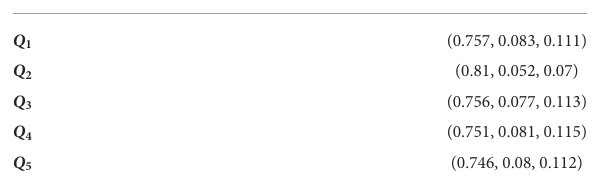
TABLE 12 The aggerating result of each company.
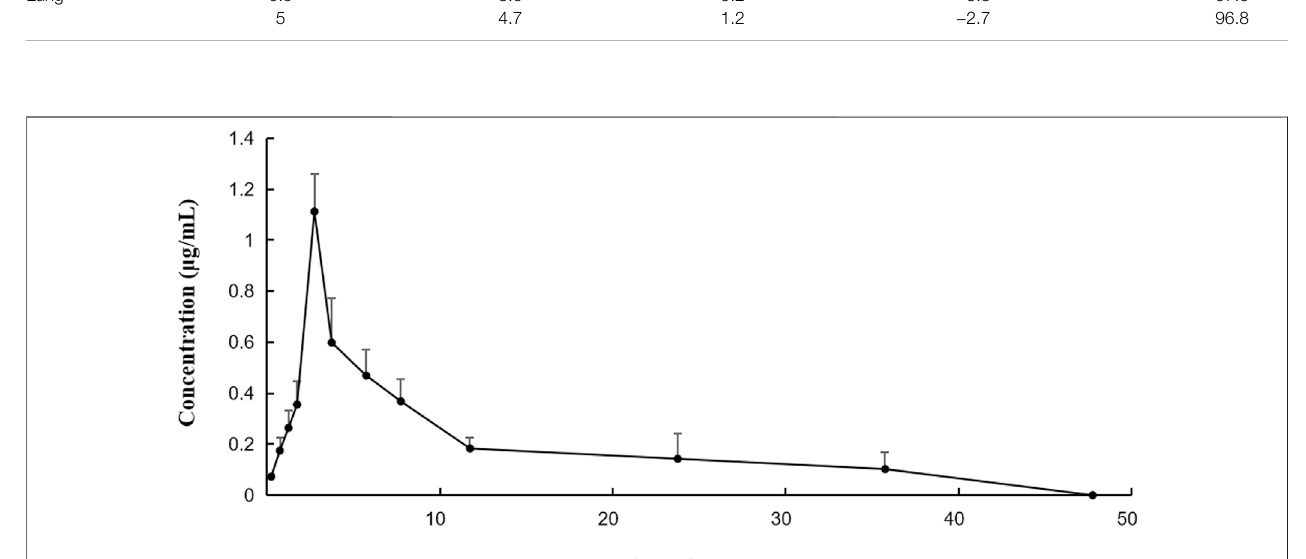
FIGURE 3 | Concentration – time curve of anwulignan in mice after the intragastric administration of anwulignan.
==========
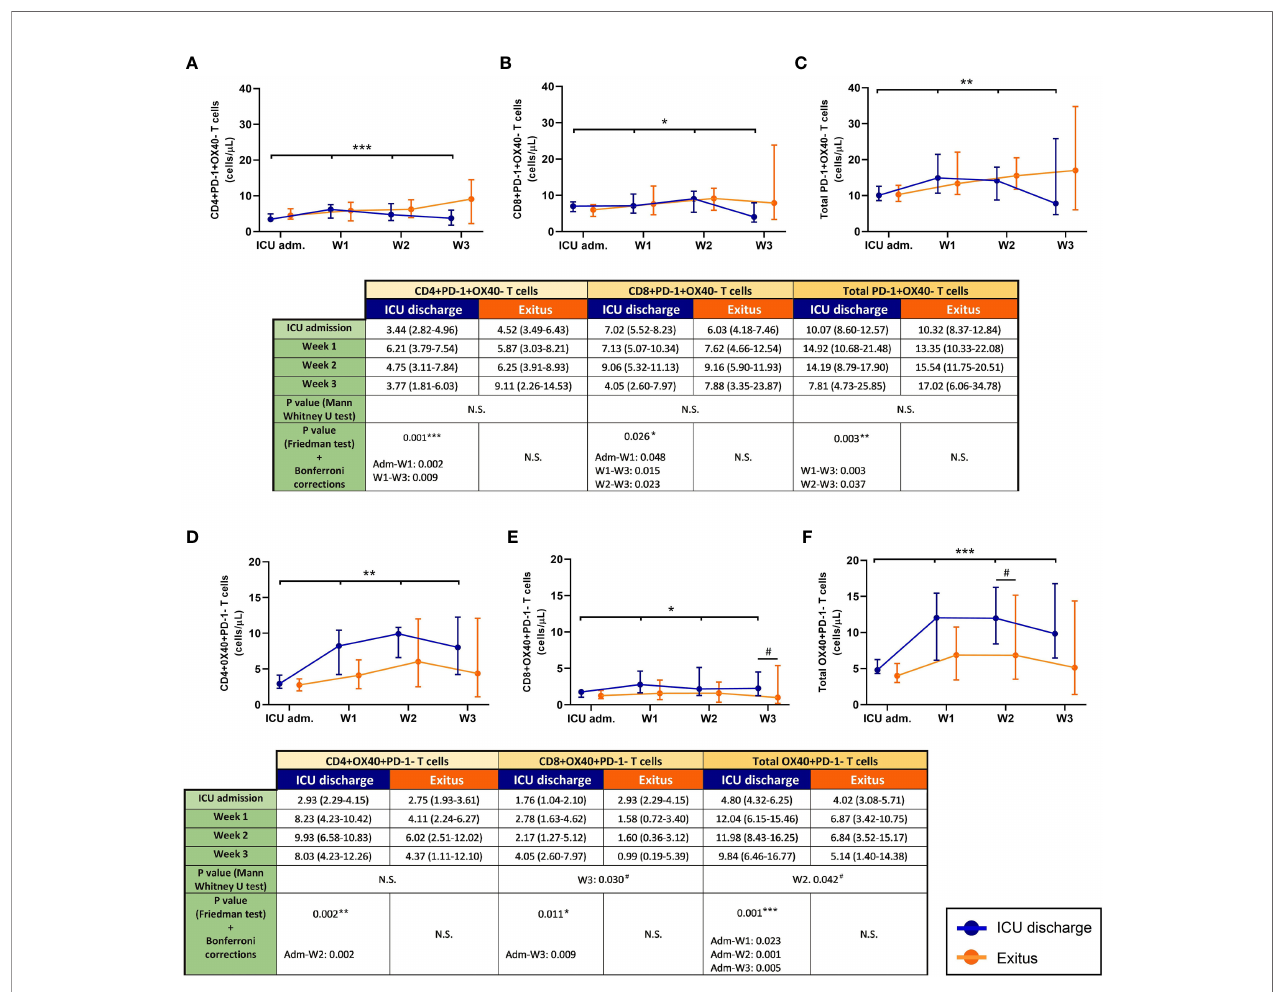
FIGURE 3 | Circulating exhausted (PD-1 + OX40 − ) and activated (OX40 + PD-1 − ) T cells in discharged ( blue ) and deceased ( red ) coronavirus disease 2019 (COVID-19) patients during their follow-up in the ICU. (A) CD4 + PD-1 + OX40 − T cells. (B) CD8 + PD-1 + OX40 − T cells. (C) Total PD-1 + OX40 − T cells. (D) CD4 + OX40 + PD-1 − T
==========
What the exercise asks
Using the data above, give again exactly the lines starting at the one holding "TABLE 12 The" and ending at the one holding "FIGURE 3 | Concentration", inclusive, and nothing more. Omit the pictures.

Answer to this exercise
TABLE 12 The aggerating result of each company.
FIGURE 3 | Concentration – time curve of anwulignan in mice after the intragastric administration of anwulignan.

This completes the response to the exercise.